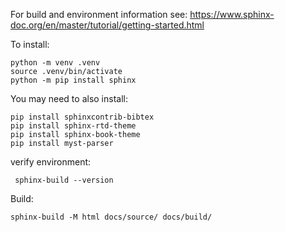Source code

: For build and environment information see:
https://www.sphinx-doc.org/en/master/tutorial/getting-started.html


To install:

    python -m venv .venv
    source .venv/bin/activate
    python -m pip install sphinx

You may need to also install:

    pip install sphinxcontrib-bibtex
    pip install sphinx-rtd-theme
    pip install sphinx-book-theme
    pip install myst-parser

verify environment:

     sphinx-build --version

Build:

    sphinx-build -M html docs/source/ docs/build/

- - -

Your reply should consist solely of the lines above, from the opening line through the line with "pip install myst-parser", reproduced exactly and without pictures.

Source code

: For build and environment information see:
https://www.sphinx-doc.org/en/master/tutorial/getting-started.html


To install:

    python -m venv .venv
    source .venv/bin/activate
    python -m pip install sphinx

You may need to also install:

    pip install sphinxcontrib-bibtex
    pip install sphinx-rtd-theme
    pip install sphinx-book-theme
    pip install myst-parser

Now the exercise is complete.